Of course, the feasibility of such an approach is highly dependent on local contextual factors, including:
- the availability of funding (although from experience these arrangements cost around a third of the cost of a full-time specialist placement)
- the existence of different forms of provision or placement
- the relationships between sites.
Building these kinds of systems and partnerships can have multiple, wide-ranging benefits, particularly with regard to the personalization of provision and outcomes in preparation for adulthood.
Developing the school environment
Considering the environment is essential – not just the physical environment, but the emotional and social environment too.
Being explicit in communication, understanding emotional regulation in the context of whole-school approaches and supporting students during social times with planned and appropriate activities is crucial.
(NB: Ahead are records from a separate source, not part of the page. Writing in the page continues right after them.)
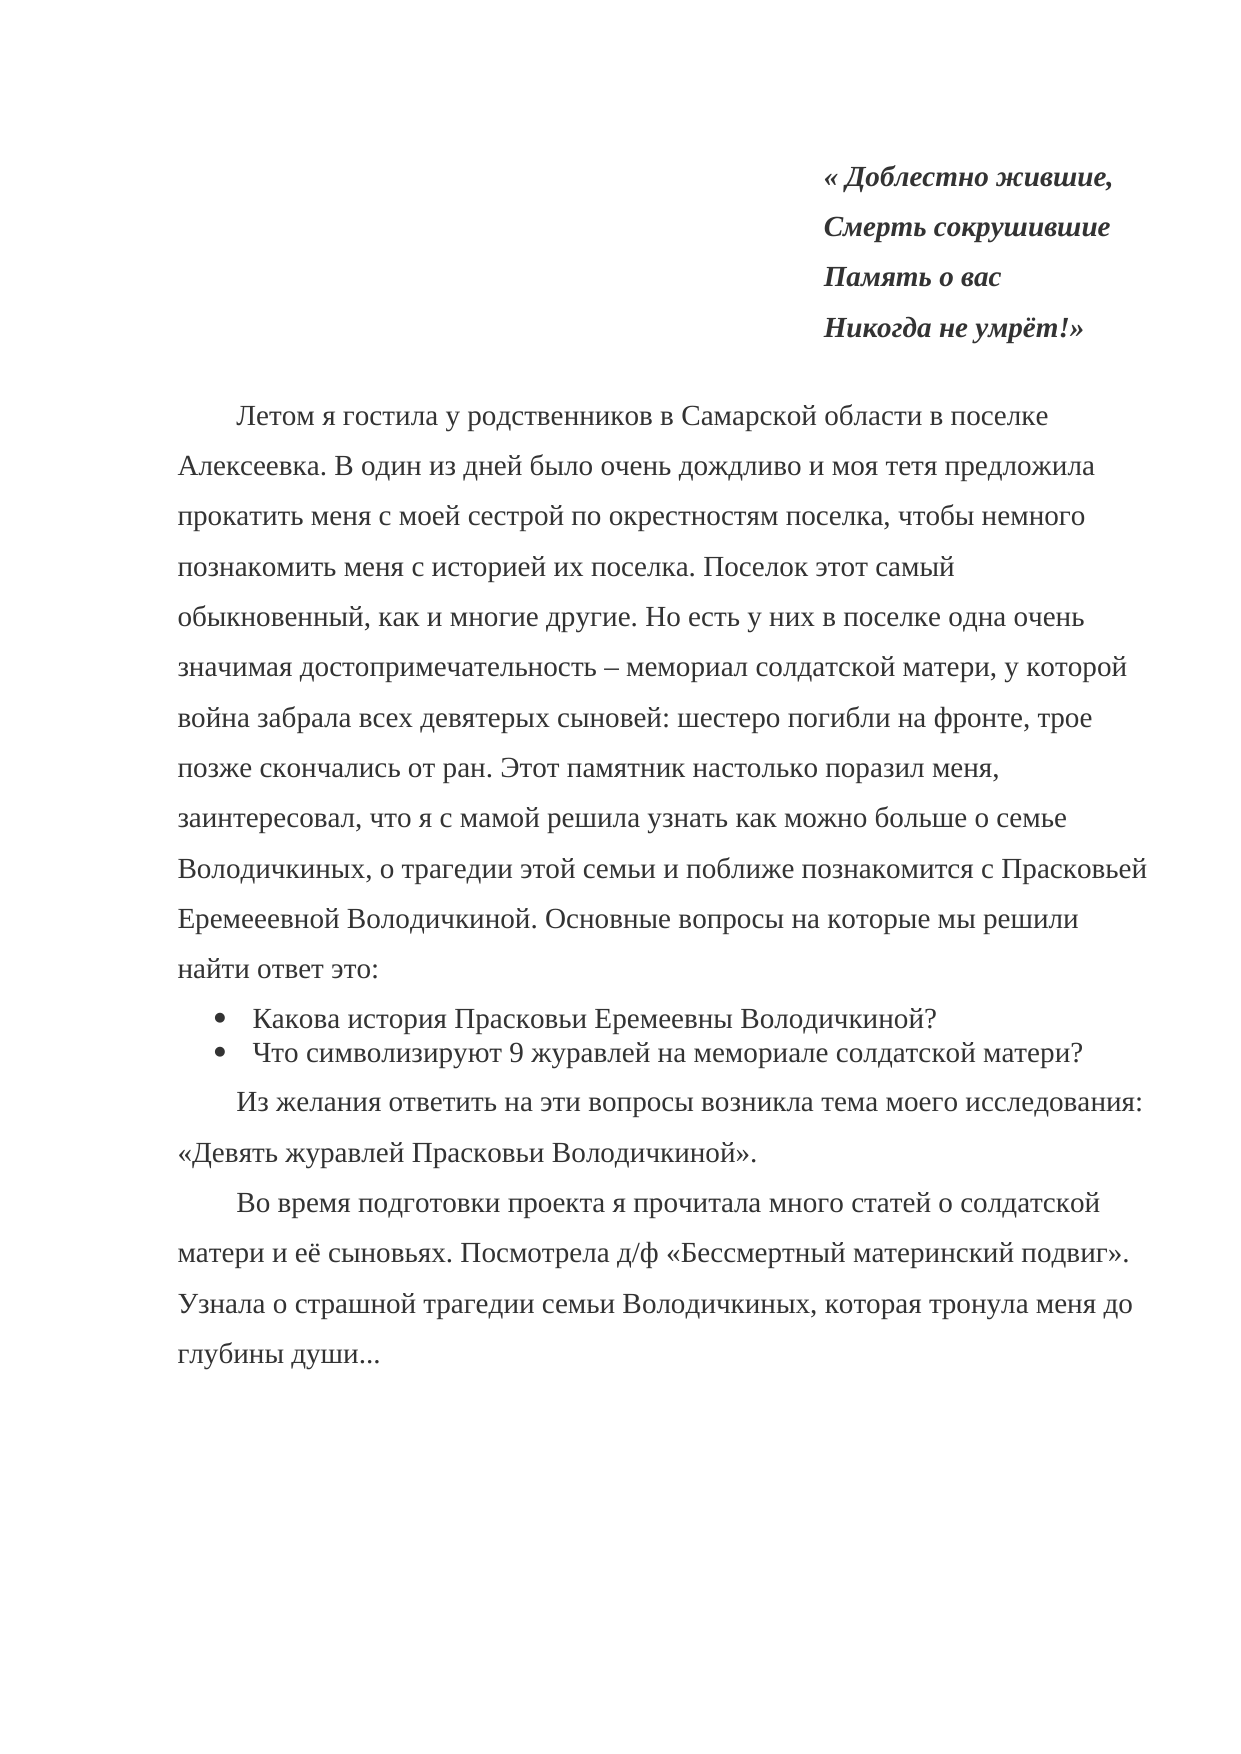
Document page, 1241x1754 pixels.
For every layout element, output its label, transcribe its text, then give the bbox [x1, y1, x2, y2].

list Какова история Прасковьи Еремеевны Володичкиной? [215, 1002, 1152, 1035]
text Во время подготовки проекта я прочитала много статей о солдатской матери и её сыновьях. Посмотрела д/ф «Бессмертный материнский подвиг». Узнала о страшной трагедии семьи Володичкиных, которая тронула меня до глубины души... [177, 1185, 1152, 1370]
text Из желания ответить на эти вопросы возникла тема моего исследования: «Девять журавлей Прасковьи Володичкиной». [177, 1084, 1152, 1168]
text Летом я гостила у родственников в Самарской области в поселке Алексеевка. В один из дней было очень дождливо и моя тетя предложила прокатить меня с моей сестрой по окрестностям поселка, чтобы немного познакомить меня с историей их поселка. Поселок этот самый обыкновенный, как и многие другие. Но есть у них в поселке одна очень значимая достопримечательность – мемориал солдатской матери, у которой война забрала всех девятерых сыновей: шестеро погибли на фронте, трое позже скончались от ран. Этот памятник настолько поразил меня, заинтересовал, что я с мамой решила узнать как можно больше о семье Володичкиных, о трагедии этой семьи и поближе познакомится с Прасковьей Еремееевной Володичкиной. Основные вопросы на которые мы решили найти ответ это: [177, 398, 1152, 985]
table_header « Доблестно жившие, Смерть сокрушившие Память о вас Никогда не умрёт!» [812, 159, 1163, 398]
list Что символизируют 9 журавлей на мемориале солдатской матери? [215, 1035, 1152, 1069]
These are core elements of the approach that must be embedded into whole-school policy and practice.
It is no good having an excellent provision in isolation, or whole-school policies that are at odds with individual plans.
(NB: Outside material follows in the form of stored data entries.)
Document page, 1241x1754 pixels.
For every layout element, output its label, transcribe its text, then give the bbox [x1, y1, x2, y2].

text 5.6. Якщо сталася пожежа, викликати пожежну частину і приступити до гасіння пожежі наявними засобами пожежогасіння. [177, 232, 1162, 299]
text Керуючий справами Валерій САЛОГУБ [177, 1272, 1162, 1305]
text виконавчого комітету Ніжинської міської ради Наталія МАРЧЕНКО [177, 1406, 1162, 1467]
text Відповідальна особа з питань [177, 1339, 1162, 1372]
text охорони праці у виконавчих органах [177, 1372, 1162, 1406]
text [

Training and development of staff
My personal experiences indicate that teachers generally have positive attitudes towards autistic children, but struggle when dealing with the difficulties experienced in social and emotional understanding. These tensions can often influence the quality of their interactions with students, and potentially undermine the development of the positive relationships that underpin learning in the classroom.
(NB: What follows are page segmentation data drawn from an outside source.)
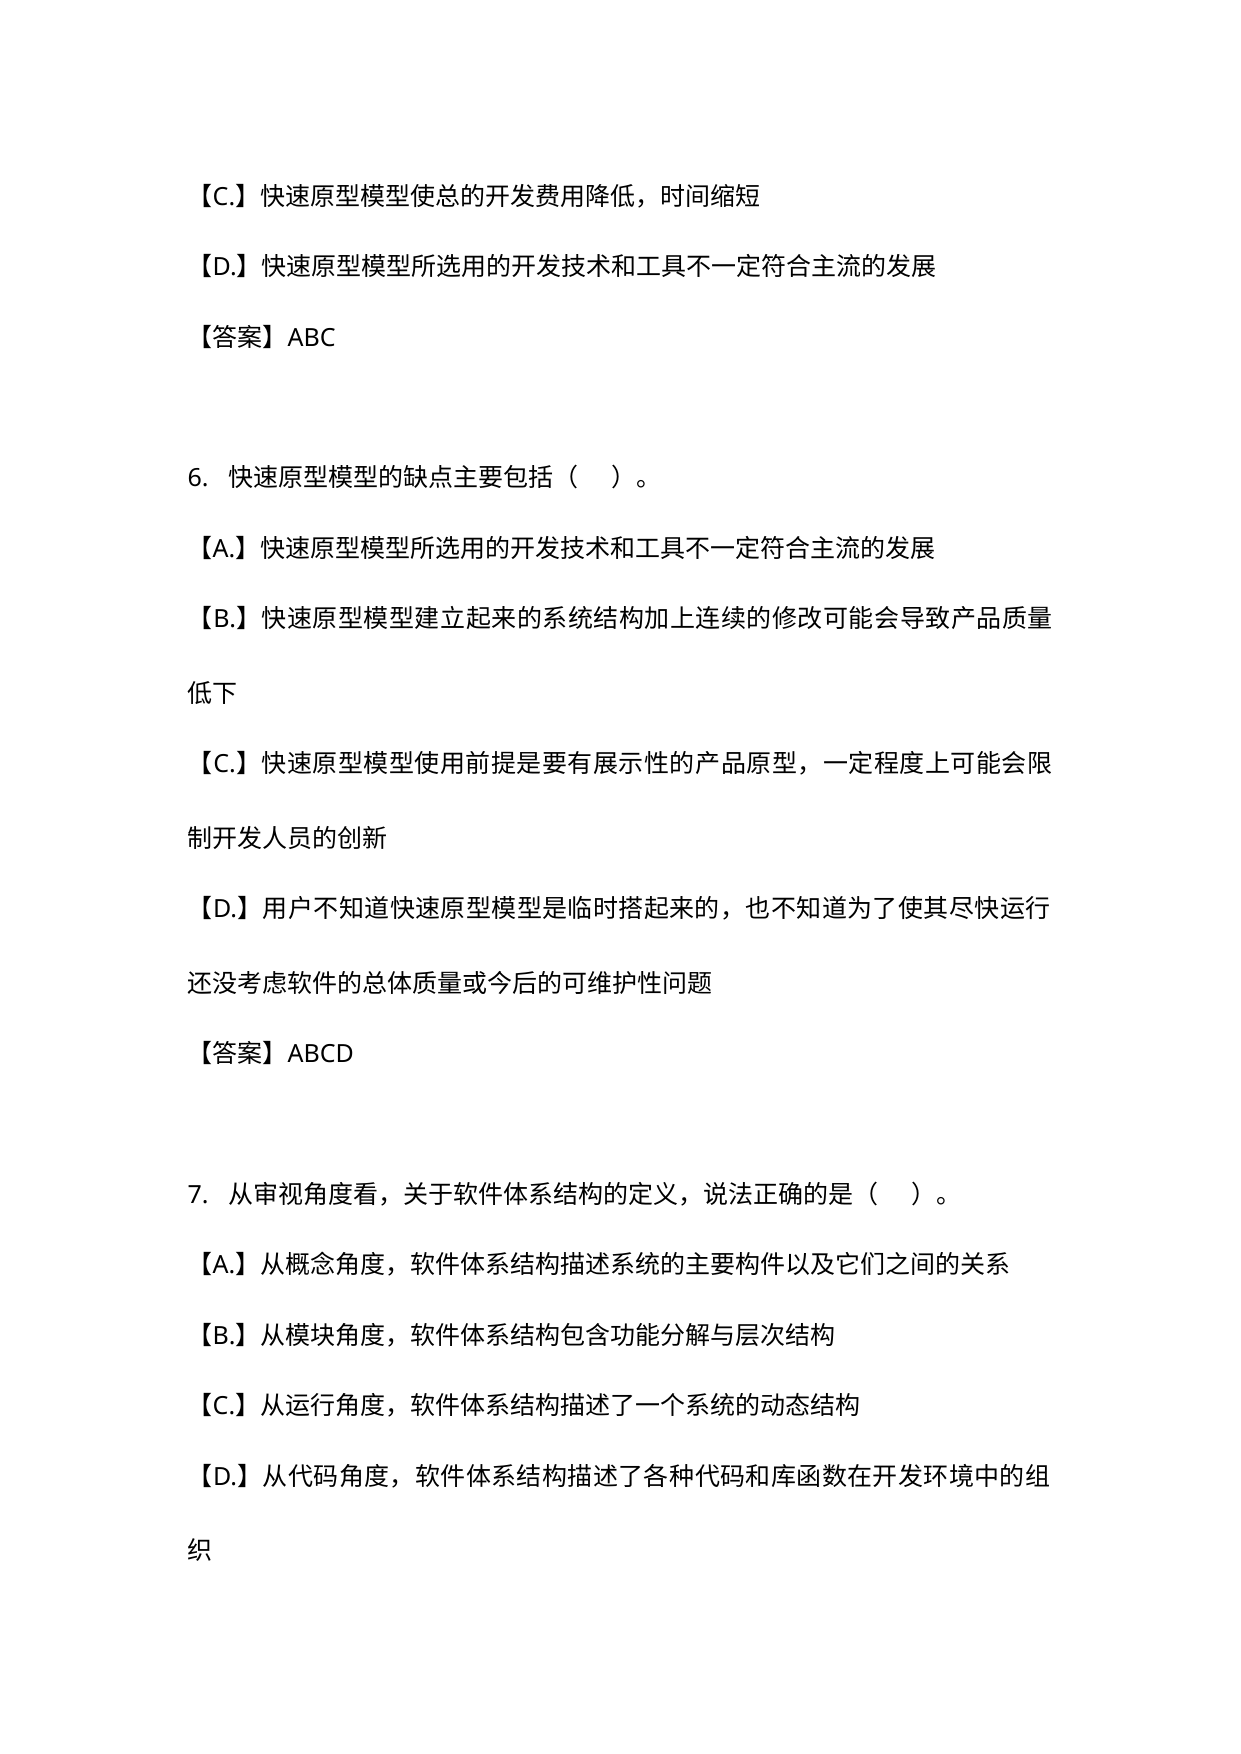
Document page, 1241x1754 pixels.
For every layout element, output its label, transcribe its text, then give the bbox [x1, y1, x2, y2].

text 【C.】快速原型模型使用前提是要有展示性的产品原型，一定程度上可能会限制开发人员的创新 [187, 729, 1053, 869]
text 【C.】快速原型模型使总的开发费用降低，时间缩短 [187, 162, 1053, 227]
text 【答案】ABCD [187, 1019, 1053, 1084]
text 【A.】快速原型模型所选用的开发技术和工具不一定符合主流的发展 [187, 514, 1053, 579]
text 【D.】从代码角度，软件体系结构描述了各种代码和库函数在开发环境中的组织 [187, 1442, 1053, 1581]
list 快速原型模型的缺点主要包括（ ）。 [187, 443, 1053, 508]
text 【D.】快速原型模型所选用的开发技术和工具不一定符合主流的发展 [187, 232, 1053, 297]
list 从审视角度看，关于软件体系结构的定义，说法正确的是（ ）。 [187, 1160, 1053, 1225]
text 【B.】从模块角度，软件体系结构包含功能分解与层次结构 [187, 1301, 1053, 1366]
text 【C.】从运行角度，软件体系结构描述了一个系统的动态结构 [187, 1371, 1053, 1436]
text 【B.】快速原型模型建立起来的系统结构加上连续的修改可能会导致产品质量低下 [187, 584, 1053, 724]
text 【答案】ABC [187, 303, 1053, 368]
text 【A.】从概念角度，软件体系结构描述系统的主要构件以及它们之间的关系 [187, 1230, 1053, 1295]
text 【D.】用户不知道快速原型模型是临时搭起来的，也不知道为了使其尽快运行还没考虑软件的总体质量或今后的可维护性问题 [187, 874, 1053, 1014]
Effective training and development in relation to autism is therefore crucial. Indeed, it has been identified by parents and carers as the single most important factor in improving the quality for provision.
“Direct support and intervention can be an effective means through which to prevent or reduce victimization of autistic children.”
Consistent with the general approach promoted in the model, this should be, ‘regular, on-going and part of a commitment of all staff . . . a one-off twilight session is never going to suffice’ (Morewood et al., 2011). This process should begin during initial teacher training, and where possible include placement in appropriate specialist settings.
It is also important for teachers to have a sense of personal responsibility for the learning of all students, particularly autistic learners, rather than this being seen as the domain of support staff or abdicating the responsibility to the school’s SEND (special educational needs and disability) specialist.
Only 40% of teachers feel that they received adequate training to teach children with autism during their initial teacher training. Significant change is required, perhaps as part of a general shift towards more explicit and detailed consideration of special educational needs during this critical developmental phase in teachers’ careers.
New approaches to teaching and learning
Difficulties experienced among autistic people arise not from individual ‘deficits’ in empathy and social cognition, but from a separation in the disposition and understanding of the non-autistic population (Milton, 2012).
How can we be more flexible in the way in which we organise educational provision for our autistic students? Rather than focusing on problems in imagination among autistic learners, should we not be more imaginative ourselves in thinking about approaches to teaching and learning? At their core, each of these questions requires us to more actively consider the perspectives of autistic students.
Whatever the specifics and personalized approach in adapting and implementing this model, one thing is certain: if we are not positive and solution-focused, who will be?